Visual & Game Programming

Adjunct Faculty, Visual Game Programming
The Art Institute of California—San Diego, a campus of Argosy University

Greg Miranda

Collaboration is central to being employed in any industry. Greg Miranda , Adjunct Faculty, Visual Game Programming , The Art Institute of California—San Diego, a campus of Argosy University
What would you say is the defining moment in your life when you knew you were destined to become a creative professional?

There are two instances. The first was when I was working as a senior engineer and other senior engineers were unwilling to mentor interns and new employees. This opened up an opportunity for me. After I graduated from my masters program, my professor mentioned that I could go into teaching. She connected me with the right resources to teach and I have been doing it ever since. 


How do you weave your professional background into the classroom experience to provide an industry veteran’s sense of the realities / challenges / opportunities of the
profession?

I teach students the skills that I know I needed when I was working as a professional and to answer the questions that I know they will come across in an interview. I want to help them develop the creative thinking strategies on how to learn on the job. I want them to know how to learn when they aren't in a classroom situation. 
In the software development class, I have students create a Clash of Clans style game. During the process, my students realize that they can make a game similar to one of the top-selling games in application stores across the world. By the end of the quarter when they finish, they realize that they can do this. It is one of the biggest confidence builders during the duration of their education. 

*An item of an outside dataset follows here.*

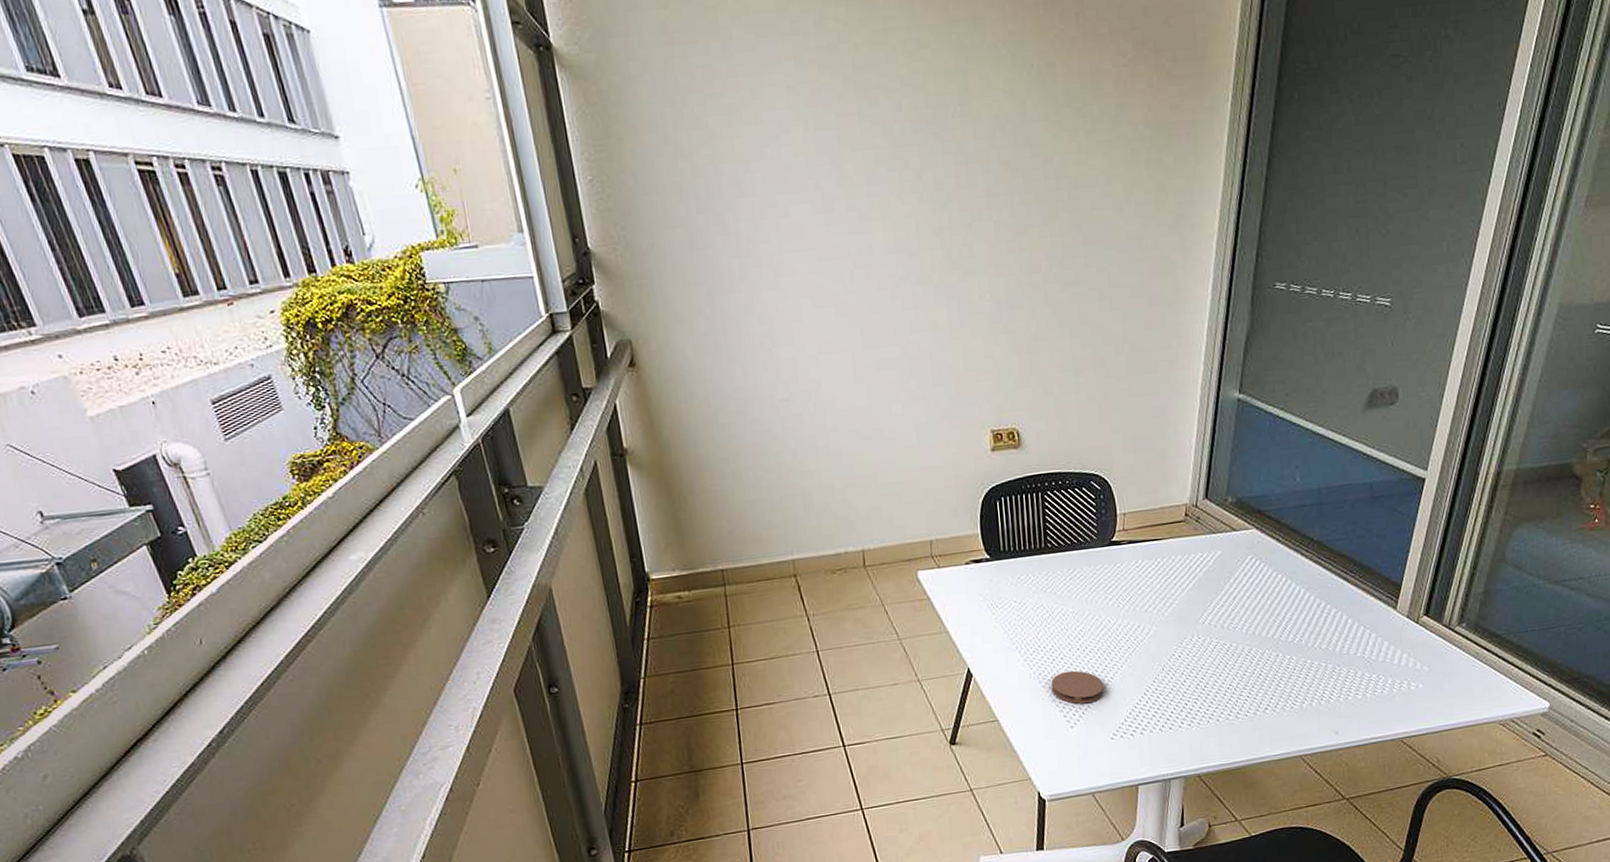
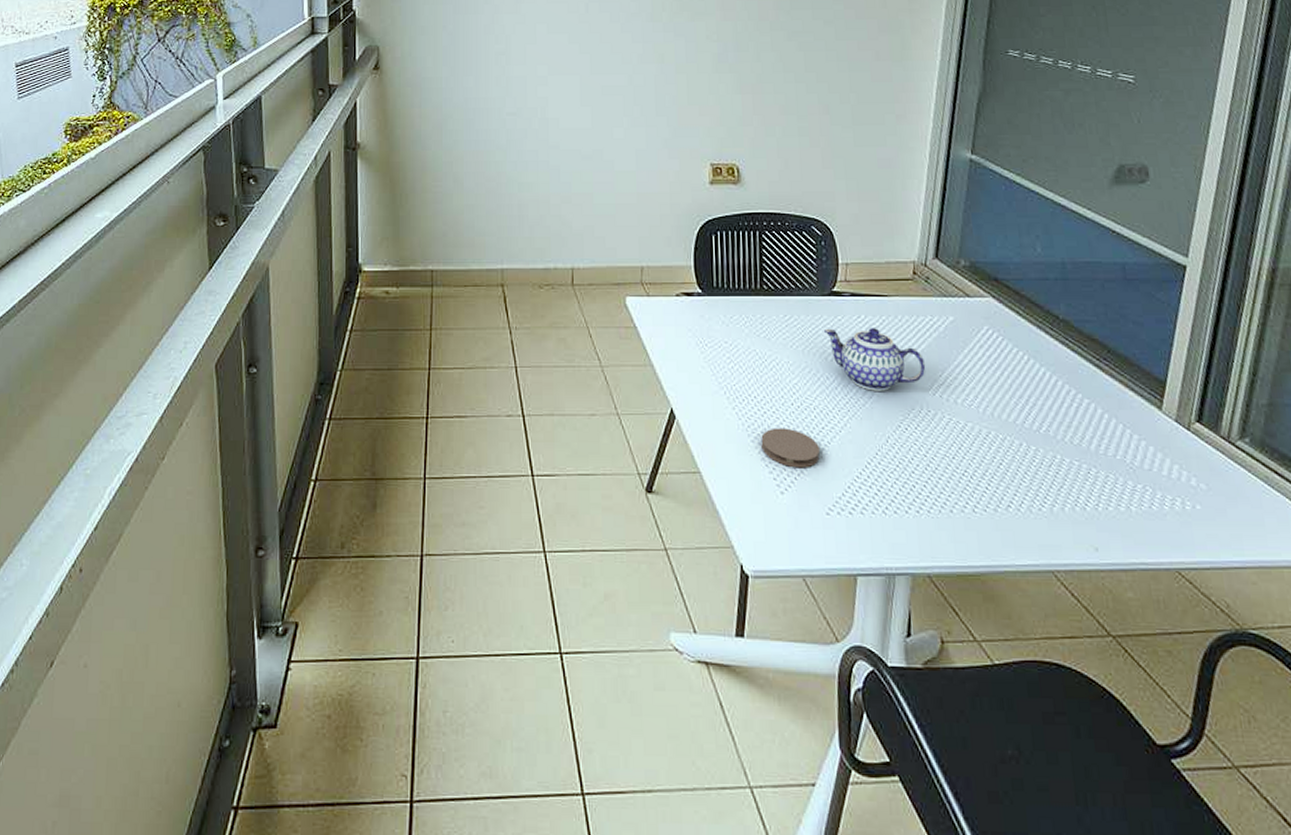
teapot: none [1105,570,1197,628] -> present [824,328,926,391]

What role does collaboration contribute to students’ success…especially when students from other programs contribute to the same project?

Collaboration is central to being employed in any industry. As a programmer in the game industry, you just can't do it all. You need others such as an artist and project manager to fill in those gaps where you are not strong. The bigger the project you make, the more people it takes. 

In your opinion, what is the single most important thing you impart to your students 
to help them succeed in your class and in the real world? Alternatively, what is the most critical advice you would offer any student as he / she embarks on a creative career?

Don't be afraid to ask for help; that's why I am here. Too many students are afraid to ask for additional help. First try it on your own, but when you run into an obstacle that you can't get past, reach out—to your teacher or your friends. The only stupid questions are the ones you don't ask. 

Is there anything else you’d like us to know about you, your experience, or your role as a faculty member at The Art Institutes?

I was a software engineer for twenty years and have been teaching for over six years. My Masters Degree thesis was on genetic program, which is a program that will write another program. My favorite class to teach is Artificial Intelligence for Game Development. In this class I teach students how to make things move. Generally, artists make things look good and programmers make things move.